The sick irony of that attempt is that Ms Credlin, while serving as chief of staff to prime minister Tony Abbott, reportedly kept Ms O’Dwyer and other competent women from being promoted to cabinet.

According to Mr Abbott at the time and as Ms Credlin implied in an article this week, those women did not merit such a promotion – although men with demonstrably less merit still made the cut.

It was also during this time that Mr Abbott appointed himself as the Minister for Women.

Mr Abbott’s successor, Malcolm Turnbull, at least addressed those flaws by appointing a record number (for a Coalition government) of women to Cabinet and appointing a cabinet minister who also happens to be a young woman with children as the Minister for Women.

But there continues to be a cultural bias running deep within the Coalition parties that disrespects women. The events of the past few weeks demonstrate that, as do the respective party machines’ continued resistance to pre-selecting women for safe Coalition seats.

This bias is also made obvious by the absence of any suggestion that Julie Bishop could ever become Liberal leader.

Despite opinion polls rating the Minister for Foreign Affairs and Deputy Liberal leader ahead of all other leadership contenders (except the current PM), Ms Bishop has never been seriously discussed by the media as Mr Turnbull’s potential successor.

This is chiefly because Ms Bishop’s colleagues don’t raise her as a prospective leader when talking to the media.
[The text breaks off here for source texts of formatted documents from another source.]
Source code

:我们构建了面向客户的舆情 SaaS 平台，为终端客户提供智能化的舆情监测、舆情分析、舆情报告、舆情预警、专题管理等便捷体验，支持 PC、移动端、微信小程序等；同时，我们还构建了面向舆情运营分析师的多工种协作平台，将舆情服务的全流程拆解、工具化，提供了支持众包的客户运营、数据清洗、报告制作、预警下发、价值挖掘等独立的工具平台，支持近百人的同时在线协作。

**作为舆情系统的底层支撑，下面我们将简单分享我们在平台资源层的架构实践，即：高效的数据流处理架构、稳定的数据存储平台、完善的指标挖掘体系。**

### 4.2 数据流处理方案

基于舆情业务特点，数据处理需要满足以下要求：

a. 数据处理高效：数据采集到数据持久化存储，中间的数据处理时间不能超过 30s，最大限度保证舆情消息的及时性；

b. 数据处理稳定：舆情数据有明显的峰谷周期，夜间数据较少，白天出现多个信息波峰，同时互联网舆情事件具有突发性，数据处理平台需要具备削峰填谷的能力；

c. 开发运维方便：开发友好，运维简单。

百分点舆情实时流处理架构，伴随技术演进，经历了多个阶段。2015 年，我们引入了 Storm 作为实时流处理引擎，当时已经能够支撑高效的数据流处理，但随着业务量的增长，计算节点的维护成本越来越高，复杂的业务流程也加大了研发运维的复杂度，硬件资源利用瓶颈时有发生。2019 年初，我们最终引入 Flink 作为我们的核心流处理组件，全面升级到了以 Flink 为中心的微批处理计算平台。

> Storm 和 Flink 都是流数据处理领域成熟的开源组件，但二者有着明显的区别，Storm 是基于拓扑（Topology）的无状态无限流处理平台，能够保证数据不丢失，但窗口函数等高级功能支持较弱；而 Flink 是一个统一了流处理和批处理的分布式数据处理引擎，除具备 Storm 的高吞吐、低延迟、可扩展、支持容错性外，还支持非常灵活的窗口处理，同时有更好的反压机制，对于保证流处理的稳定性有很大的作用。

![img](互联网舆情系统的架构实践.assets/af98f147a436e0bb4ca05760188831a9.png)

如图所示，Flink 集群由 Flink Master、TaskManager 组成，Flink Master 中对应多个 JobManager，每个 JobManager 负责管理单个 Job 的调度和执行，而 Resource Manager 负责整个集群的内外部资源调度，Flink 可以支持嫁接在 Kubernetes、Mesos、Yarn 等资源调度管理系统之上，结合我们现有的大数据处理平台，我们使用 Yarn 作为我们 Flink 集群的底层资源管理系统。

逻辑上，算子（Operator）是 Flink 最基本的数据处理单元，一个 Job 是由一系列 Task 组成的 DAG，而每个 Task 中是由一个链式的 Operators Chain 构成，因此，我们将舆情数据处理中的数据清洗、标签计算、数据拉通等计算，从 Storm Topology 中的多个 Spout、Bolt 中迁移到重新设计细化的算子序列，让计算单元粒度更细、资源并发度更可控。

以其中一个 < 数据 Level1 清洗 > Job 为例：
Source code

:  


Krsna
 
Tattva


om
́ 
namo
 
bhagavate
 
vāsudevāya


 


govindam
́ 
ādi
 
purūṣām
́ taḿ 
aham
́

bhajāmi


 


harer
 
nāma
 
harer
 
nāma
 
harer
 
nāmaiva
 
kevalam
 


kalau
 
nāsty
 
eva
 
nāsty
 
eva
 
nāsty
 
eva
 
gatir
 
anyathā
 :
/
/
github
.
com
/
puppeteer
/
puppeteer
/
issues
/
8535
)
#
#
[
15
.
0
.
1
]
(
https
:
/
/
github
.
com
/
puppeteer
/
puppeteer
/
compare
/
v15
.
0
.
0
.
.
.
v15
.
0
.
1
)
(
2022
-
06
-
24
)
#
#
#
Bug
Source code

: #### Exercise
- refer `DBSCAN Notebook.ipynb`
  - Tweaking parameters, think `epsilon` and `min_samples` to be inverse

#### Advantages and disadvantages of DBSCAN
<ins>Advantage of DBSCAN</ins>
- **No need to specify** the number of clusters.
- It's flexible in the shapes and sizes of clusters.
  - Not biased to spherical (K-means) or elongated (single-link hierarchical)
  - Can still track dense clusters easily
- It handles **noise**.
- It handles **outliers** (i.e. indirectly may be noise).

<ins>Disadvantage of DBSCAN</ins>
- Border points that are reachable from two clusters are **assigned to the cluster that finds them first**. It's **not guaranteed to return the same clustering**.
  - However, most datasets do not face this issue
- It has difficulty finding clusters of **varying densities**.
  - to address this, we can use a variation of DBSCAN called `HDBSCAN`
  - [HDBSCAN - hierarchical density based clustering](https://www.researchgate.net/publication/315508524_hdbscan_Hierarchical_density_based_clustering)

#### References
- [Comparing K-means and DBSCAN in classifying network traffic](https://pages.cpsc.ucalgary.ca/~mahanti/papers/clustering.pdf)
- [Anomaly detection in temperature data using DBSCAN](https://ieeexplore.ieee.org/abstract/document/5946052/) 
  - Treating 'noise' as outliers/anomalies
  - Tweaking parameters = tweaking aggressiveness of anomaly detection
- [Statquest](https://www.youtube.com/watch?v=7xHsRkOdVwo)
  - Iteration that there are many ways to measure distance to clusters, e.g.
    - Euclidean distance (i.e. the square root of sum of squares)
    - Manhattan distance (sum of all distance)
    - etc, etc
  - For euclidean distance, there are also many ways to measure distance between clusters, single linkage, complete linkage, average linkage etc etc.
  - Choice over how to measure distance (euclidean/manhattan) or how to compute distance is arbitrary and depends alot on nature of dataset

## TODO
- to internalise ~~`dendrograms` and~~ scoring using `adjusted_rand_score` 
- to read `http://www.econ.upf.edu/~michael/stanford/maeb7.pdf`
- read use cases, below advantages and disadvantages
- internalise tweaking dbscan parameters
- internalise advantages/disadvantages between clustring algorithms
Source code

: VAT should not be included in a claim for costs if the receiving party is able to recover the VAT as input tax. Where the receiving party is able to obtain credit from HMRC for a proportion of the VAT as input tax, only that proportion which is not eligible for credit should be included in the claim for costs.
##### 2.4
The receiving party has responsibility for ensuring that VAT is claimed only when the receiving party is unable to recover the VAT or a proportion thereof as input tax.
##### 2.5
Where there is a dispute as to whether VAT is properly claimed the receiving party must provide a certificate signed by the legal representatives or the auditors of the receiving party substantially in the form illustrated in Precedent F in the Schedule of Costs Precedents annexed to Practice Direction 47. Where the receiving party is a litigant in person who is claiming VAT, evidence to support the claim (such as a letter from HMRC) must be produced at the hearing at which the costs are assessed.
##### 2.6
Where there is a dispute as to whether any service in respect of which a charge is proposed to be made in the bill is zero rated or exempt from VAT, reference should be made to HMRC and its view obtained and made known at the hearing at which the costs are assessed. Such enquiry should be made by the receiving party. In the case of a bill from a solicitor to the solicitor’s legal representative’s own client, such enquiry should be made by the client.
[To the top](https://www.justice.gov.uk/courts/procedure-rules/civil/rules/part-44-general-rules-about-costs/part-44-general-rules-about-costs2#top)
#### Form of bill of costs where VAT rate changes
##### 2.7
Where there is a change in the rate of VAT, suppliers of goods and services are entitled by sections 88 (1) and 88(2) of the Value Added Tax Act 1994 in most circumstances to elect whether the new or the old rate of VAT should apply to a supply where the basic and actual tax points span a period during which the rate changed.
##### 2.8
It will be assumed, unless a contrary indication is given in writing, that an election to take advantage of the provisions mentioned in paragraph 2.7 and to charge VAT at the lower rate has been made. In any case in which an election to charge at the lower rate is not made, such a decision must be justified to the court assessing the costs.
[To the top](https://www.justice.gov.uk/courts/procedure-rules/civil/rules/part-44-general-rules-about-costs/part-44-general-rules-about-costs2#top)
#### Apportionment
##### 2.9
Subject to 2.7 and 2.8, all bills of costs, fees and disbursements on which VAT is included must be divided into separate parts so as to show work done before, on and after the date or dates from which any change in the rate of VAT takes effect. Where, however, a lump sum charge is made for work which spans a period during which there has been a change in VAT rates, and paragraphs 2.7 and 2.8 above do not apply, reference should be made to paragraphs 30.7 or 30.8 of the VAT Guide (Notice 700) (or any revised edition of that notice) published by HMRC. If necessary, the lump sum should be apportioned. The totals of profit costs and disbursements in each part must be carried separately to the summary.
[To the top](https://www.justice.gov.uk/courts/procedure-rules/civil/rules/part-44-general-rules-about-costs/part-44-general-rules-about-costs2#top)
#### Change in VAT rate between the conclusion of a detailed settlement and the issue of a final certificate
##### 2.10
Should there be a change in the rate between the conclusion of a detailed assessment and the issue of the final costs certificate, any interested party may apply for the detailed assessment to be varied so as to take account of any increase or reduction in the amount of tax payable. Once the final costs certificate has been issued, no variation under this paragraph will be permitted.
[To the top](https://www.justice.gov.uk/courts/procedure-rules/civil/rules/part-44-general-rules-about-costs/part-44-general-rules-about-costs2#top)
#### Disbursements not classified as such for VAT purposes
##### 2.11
The reasons for this are not straightforward – the factors that count against Ms Bishop include her being a West Australian (Liberal leaders usually come from NSW or Victoria), and a moderate.

It was not by coincidence that Ms Bishop recently missed out on being the acting prime minister while Mr Turnbull was overseas and Mr Joyce was ‘on leave’.

Ms Bishop publicly stated she would be happy to return early from overseas to take on the role, but instead the next in line – Mathias Cormann – was tapped to stand in for the PM.

This reluctance to countenance a female leader in the Coalition (even on a temporary basis) also extended to the Nationals in recent weeks, when jostling commenced for the junior party’s leadership following Barnaby Joyce’s resignation announcement.

Bridget McKenzie

Not a contender: Bridget McKenzie with for Deputy PM Barnaby Joyce. Photo: AAP

Granted, Nationals’ deputy leader Bridget McKenzie sits in the Senate, which is not the usual parliamentary chamber for the Nationals leader or the Deputy PM. But there is nothing in the Constitution or elsewhere that would have prevented her from becoming leader. As it turns out, they wanted a man in the role instead.

In the corporate world, another sphere that has long had a women problem, it’s been discovered that the best way to change an organisation’s bias against women is to appoint women at the highest levels.

That’s because women need to be in positions of power to make the changes that will identify and eliminate bias.

This is happening in the Labor Party (which is imperfect but at least trying), and it should be happening in the Coalition parties too.

Real change can only start at the top. It may well be that the easiest and quickest way to solve the Turnbull Government’s women problem is to make it the Bishop-McKenzie Government instead.